The University of Hong Kong removed a sculpture commemorating those killed in the 1989 Tiananmen Square crackdown from its campus in the early hours of Thursday, a symbolic move showing that the bloody event has become a taboo subject in the Chinese territory as in the rest of China.

The university council cited safety issues resulting from the Pillar of Shame statue's "fragile" state as well as potential legal risks facing the university under the city's crime ordinance, adding the sculpture would be put into storage.

The statue has stood on the university campus since 1999, after it was brought into Hong Kong just before the former British colony's return to Chinese rule in July 1997.

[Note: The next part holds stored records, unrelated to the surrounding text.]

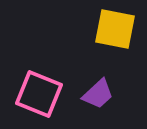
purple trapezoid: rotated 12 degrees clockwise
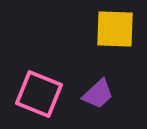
yellow square: rotated 9 degrees counterclockwise
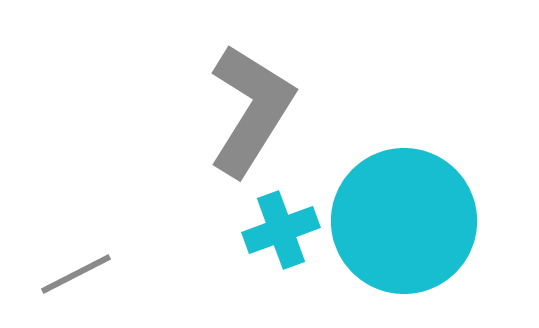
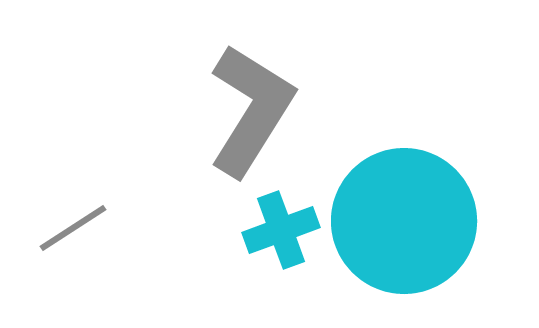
gray line: moved 3 px left, 46 px up; rotated 6 degrees counterclockwise
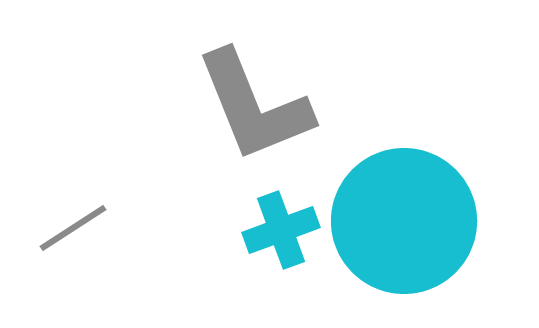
gray L-shape: moved 3 px right, 4 px up; rotated 126 degrees clockwise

Students hold a memorial event in front of the "Pillar of Shame" sculpture at the University of Hong Kong in Hong Kong, China on June 4, 2021. (Kyodo)
The statue's treatment had become a point of contention after campus chiefs in October issued a formal removal request based on what they said was the "latest risk assessment and legal advice."

Created by Danish sculptor Jens Galschiot, the 8-meter-tall sculpture depicts a pile of corpses symbolizing those killed in the Tiananmen crackdown on student protesters. After a Beijing-imposed national security law went into force in June 2020, Galschiot offered to return the statue to Denmark but was unsuccessful.

Workers remove part of a statue by Danish artist Jens Galschiot commemorating those killed in the 1989 Tiananmen Square crackdown from the University of Hong Kong's campus on Dec. 23, 2021 in Hong Kong, China. (Getty/Kyodo)


The tribute's removal comes amid Beijing's continued efforts to crack down on dissent and curtail freedoms in the city following the implementation of the law, which criminalizes acts of secession, subversion, terrorism and collusion with foreign forces.

Earlier this month, the city's District Court sentenced eight pro-democracy figures to prison for their involvement last year in an annual vigil commemorating the 1989 Tiananmen Square protests.